# Goal of the exercise
Reproduce the stretch of the film review below from "By the late" through "checkered geopolitical history.", substituting "demonstrations" for "protests".

The Creature Called Man (豹は走った, Kiyoshi Nishimura, 1970)

By the late 1960s, Japan had more or less achieved its economic miracle yet there was still a degree of political tension manifesting itself in a second round of widespread protests towards the automatic renewal of the security treaty with the Americans in 1970. The third feature from Kiyoshi Nishimura, The Creature Called Man (豹は走った, Jaga wa Hashitta) anticipates the cinema of paranoia which was to take hold in the 1970s but as confused as its internal politics sometimes are, reflects the continuing sense of dissatisfaction in the wake of the student movement’s failure in its attempt to critique ongoing complicity with American foreign policy in Asia as well as Japan’s checkered geopolitical history. 

As such, Nishimura opens with hand-coloured stock footage of civil unrest in an Asian nation while the accompanying voiceover features protestors chanting “down with Jakar”, later revealed to be the ousted dictator of “Southnesia”, seemingly a stand-in for the recently assassinated Sukarno of Indonesia. As opposed to the rather pompous English title, the Japanese is simply “Jakar got away”, a phrase repeated during the opening titles and which appears as “Jaguar got away” on a typewriter sitting above the Japanese title in red which uses the character for leopard in place of Jakar’s name. In fact, animal codenames will later become something of an ironic motif with the hero referred to as a German shepherd while his rival brands himself a wolf and is referred to by his handlers as the black panther.

# Collected data

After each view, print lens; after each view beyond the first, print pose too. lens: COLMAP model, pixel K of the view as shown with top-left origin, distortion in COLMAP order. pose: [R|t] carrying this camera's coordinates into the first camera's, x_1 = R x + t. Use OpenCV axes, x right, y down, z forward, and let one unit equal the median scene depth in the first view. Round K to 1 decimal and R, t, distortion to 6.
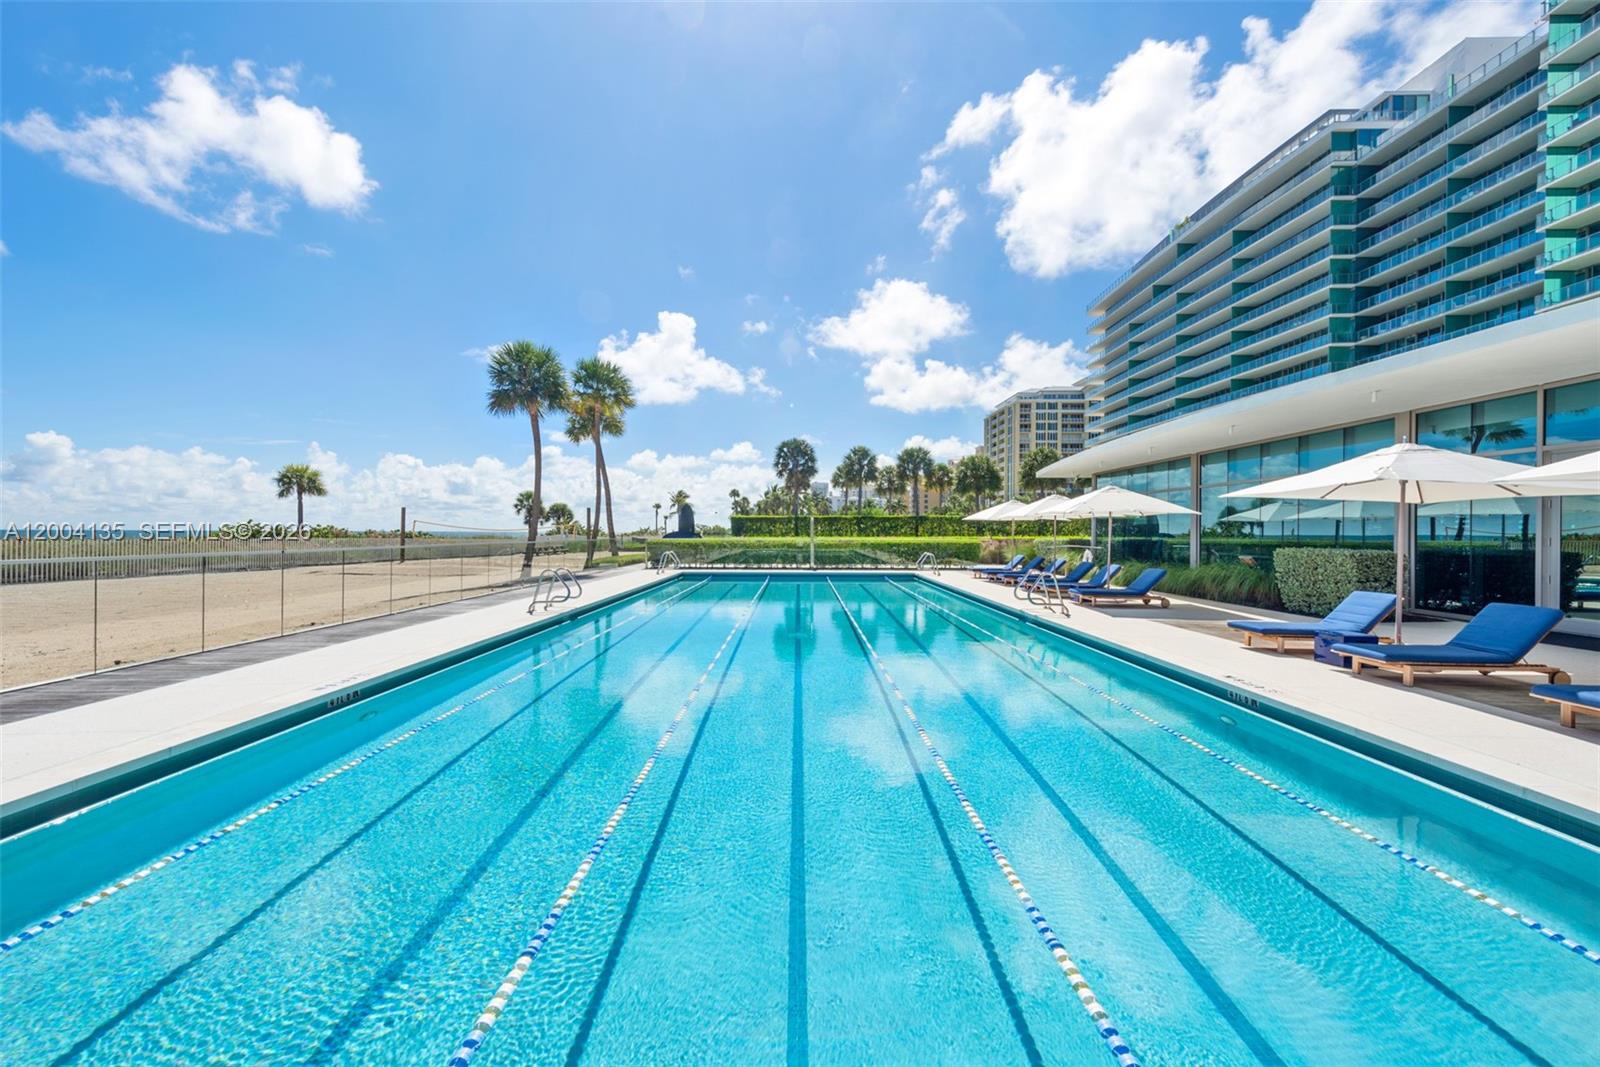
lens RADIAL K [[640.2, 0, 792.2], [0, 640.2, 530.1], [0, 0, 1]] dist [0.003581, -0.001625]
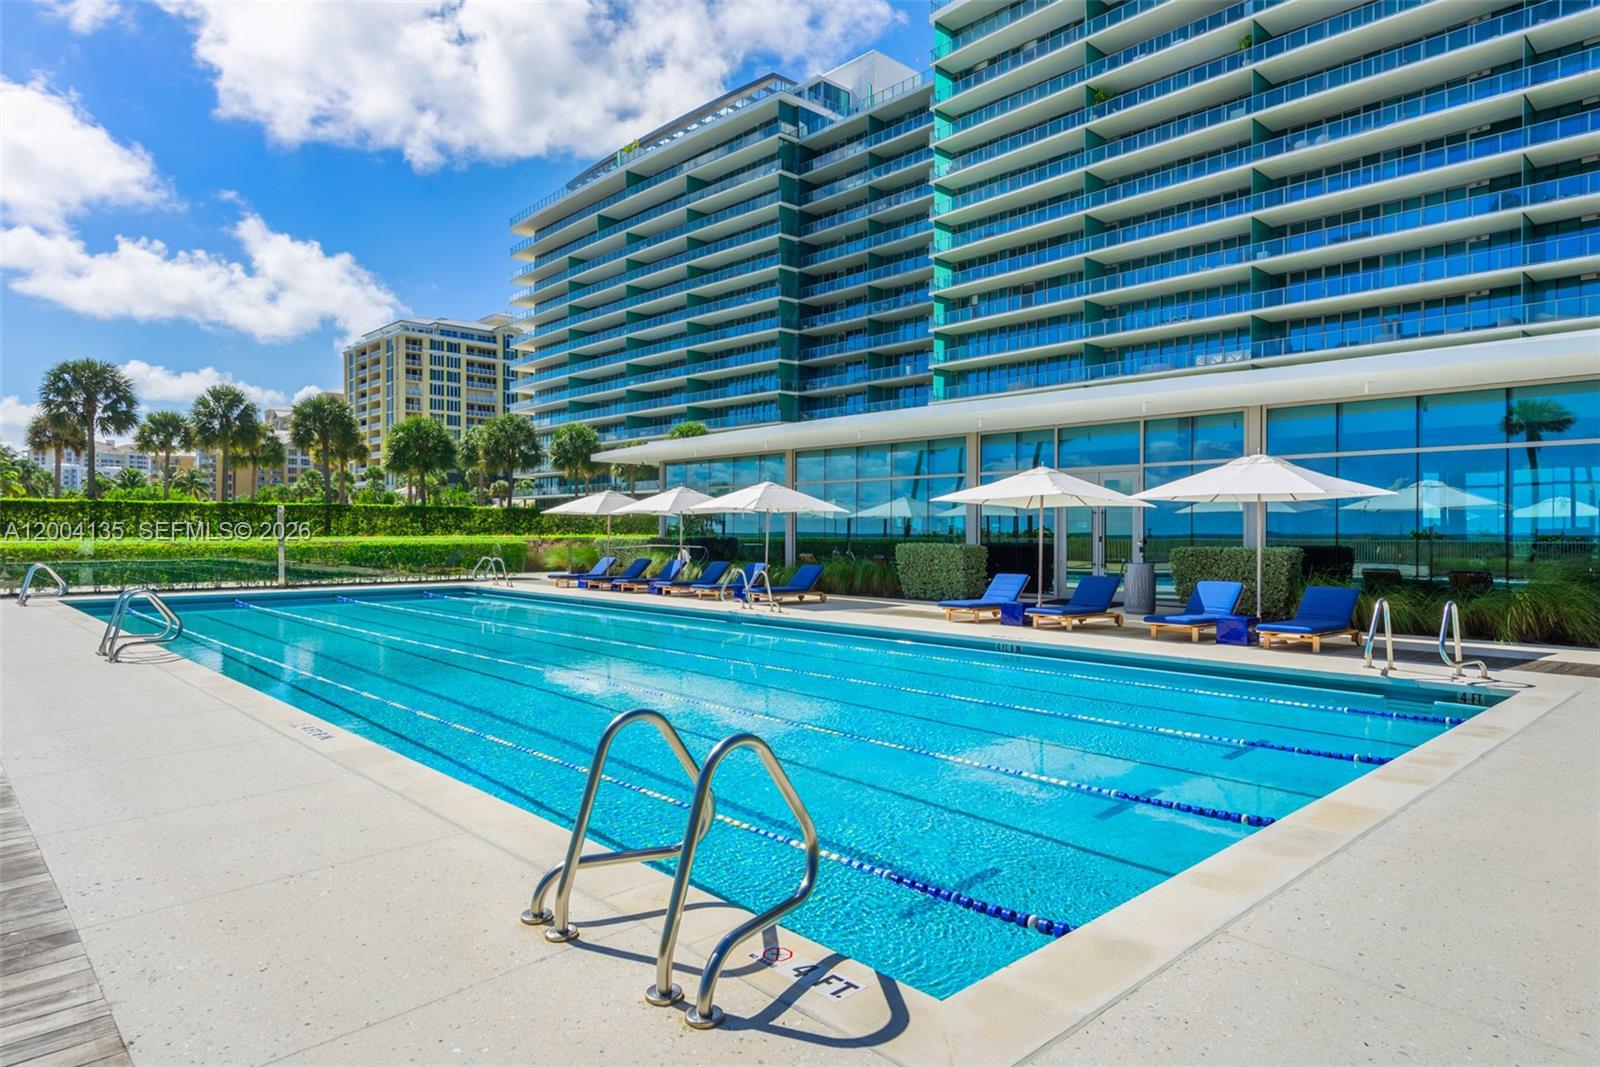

# Answer to this problem
By the late 1960s, Japan had more or less achieved its economic miracle yet there was still a degree of political tension manifesting itself in a second round of widespread demonstrations towards the automatic renewal of the security treaty with the Americans in 1970. The third feature from Kiyoshi Nishimura, The Creature Called Man (豹は走った, Jaga wa Hashitta) anticipates the cinema of paranoia which was to take hold in the 1970s but as confused as its internal politics sometimes are, reflects the continuing sense of dissatisfaction in the wake of the student movement’s failure in its attempt to critique ongoing complicity with American foreign policy in Asia as well as Japan’s checkered geopolitical history.